HPC Advisory Council Announces GPU-Based Development and Application Benchmarking Center
The HPC Advisory Council, an organization for high-performance computing (HPC) research, outreach and education, has announced a new NVIDIA GPU-based HPC development center. The new center is part of the HPC Advisory Council’s High Performance Center, and will provide remote access to the HPC community free-of-charge for developing, testing and benchmarking the next generation of HPC applications. The Center will provide developers with the ability to test their HPC applications on NVIDIA Tesla M2090 GPUs, the world’s most powerful parallel processors.
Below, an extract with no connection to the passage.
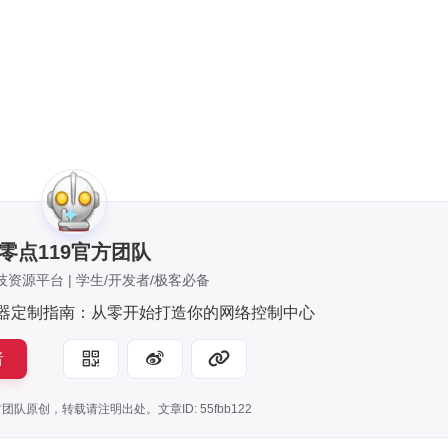
零点119官方团队
资源平台 | 学生/开发者/极客必备
路由器定制指南：从零开始打造你的网络控制中心
者
团队原创，转载请注明出处。文章ID: 55fbb122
Designed from the ground up for HPC, computational science and supercomputing, NVIDIA’s Tesla M2090 GPUs provide 512 CUDA cores with 665 gigaflops of peak performance to accelerate computationally intensive workloads.
“The new Center will enhance the HPC Advisory Council’s activities, and we’re grateful to NVIDIA for their support and collaboration in making this possible,” said Gilad Shainer, Chairman of the HPC Advisory Council. “The new Center will enable free remote access to application developers, benchmarking and various research activities based on the world-leading HPC processor.”
“Researchers need an easy way to benchmark their models on the growing number of GPU-accelerated applications before making a buying decision,” said Sumit Gupta, director of Tesla business at NVIDIA. “The new Center provides a valuable resource to help developers optimize their codes for GPUs, and ensure that applications will perform precisely as advertised.”
Visit the HPC Advisory Council High-Performance Center at http://www.hpcadvisorycouncil.com/cluster_center.php
About the HPC Advisory Council
The HPC Advisory Council’s mission is to bridge the gap between high-performance computing (HPC) use and its potential; bring the beneficial capabilities of HPC to new users for better research, education, innovation and product manufacturing; bring users the expertise needed to operate HPC systems; provide application designers with the tools needed to enable parallel computing; and to strengthen the qualification and integration of HPC system products.